The ashes from the holocaust and Shootout in Los Angeles had barely cooled last week when law authorities declared that they finally had the answers to two of the most persistent questions about the Patty Hearst saga. They were convinced that the newspaper heiress had really been kidnaped by the Symbionese Liberation Army on Feb. 4 rather than taken part in an elaborate ruse to join old friends. But they were also persuaded that Patty had since joined the cause of the shattered S.L.A. and become a terrorist herself.
The chief contributor to these conclusions was Thomas Matthews, an 18-year-old high school student. He was kidnaped by Patty and her S.L.A. companions, Emily and William Harris, during their frantic escape after shooting up a Los Angeles sporting-goods store the day before the fiery siege in which six of the S.L.A. gang members died. For twelve hours, the trio held Matthews captive while driving aimlessly around the Los Angeles area in his van. They even stopped for a while in a drive-in movie. Immediately after his release, Matthews, fearing reprisal by the S.L.A., did not tell the authorities that Patty had been in the truck. But two days after the Shootout, he confessed that Pattywearing a short, dark, afro-style wig as a disguisenot only had been a member of the trio but had been remarkably willing to talk and chatted away like any 20-year-old girl on a date.
Bizarre Touch. According to Matthews, Patty said that she had decided to join her captors after becoming disillusioned with the attempts of her father, Randolph A. Hearst, to secure her release. She felt that he had mishandled the distribution of more than $2 million worth of food to the poor, an effort to meet the demands of the S.L.A. In addition, said Matthews, Patty admitted that she had willingly taken part in the S.L.A.'s robbery of a San Francisco bank on April 15. And she said that she had been the one who riddled the sporting-goods storefront with automatic fire to cover the trio's escape after William Harris had been caught shoplifting.
On the basis of Matthews' story, Los Angeles District Attorney Joseph Busch charged Patty with 19 felony counts, introducing the most bizarre touch yet in the whole strange affair: two counts charging Patty with being a kidnaper herself. The flurry of charges stemmed from the incident at the sporting-goods store and the subsequent flight.
As Busch reconstructed the series of events, the S.L.A. trio sped away from the store in a red and white van, then pulled up behind a parked car. Harris and one of the women took the car at gunpoint from its two occupants. "We are S.L.A.," Harris announced. "We need your car. I have to kill someone, and I don't want to kill you."

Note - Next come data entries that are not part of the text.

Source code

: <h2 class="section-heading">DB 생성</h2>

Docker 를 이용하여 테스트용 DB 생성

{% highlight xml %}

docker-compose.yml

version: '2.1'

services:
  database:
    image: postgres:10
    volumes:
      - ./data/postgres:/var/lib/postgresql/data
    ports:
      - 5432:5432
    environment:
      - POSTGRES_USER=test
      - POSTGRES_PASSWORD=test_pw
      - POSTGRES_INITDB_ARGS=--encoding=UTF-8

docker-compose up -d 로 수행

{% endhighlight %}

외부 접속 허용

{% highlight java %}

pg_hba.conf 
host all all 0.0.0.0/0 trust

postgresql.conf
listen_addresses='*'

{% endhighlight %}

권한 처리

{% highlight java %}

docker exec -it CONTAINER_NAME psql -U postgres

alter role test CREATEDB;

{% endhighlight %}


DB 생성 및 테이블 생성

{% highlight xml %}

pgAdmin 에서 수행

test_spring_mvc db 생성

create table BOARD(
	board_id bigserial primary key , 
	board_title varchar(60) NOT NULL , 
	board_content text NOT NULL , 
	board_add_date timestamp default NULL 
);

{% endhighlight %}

When that car stalled within a few blocks, the three fugitives seized a blue Chevrolet station wagon, which they drove until they saw a blue Ford van with a for-sale sign in its window parked in front of the Matthews home. Emily Harris walked up to Tom Matthews and said she would like to test-drive the truck. Once around the corner, Emily stopped to pick up her husband and Patty. "Do you know who this is?" Harris asked Matthews. "This is Tania." Tania was the name Patty had adopted with the S.L.A. and used while making several of her well-publicized tapes.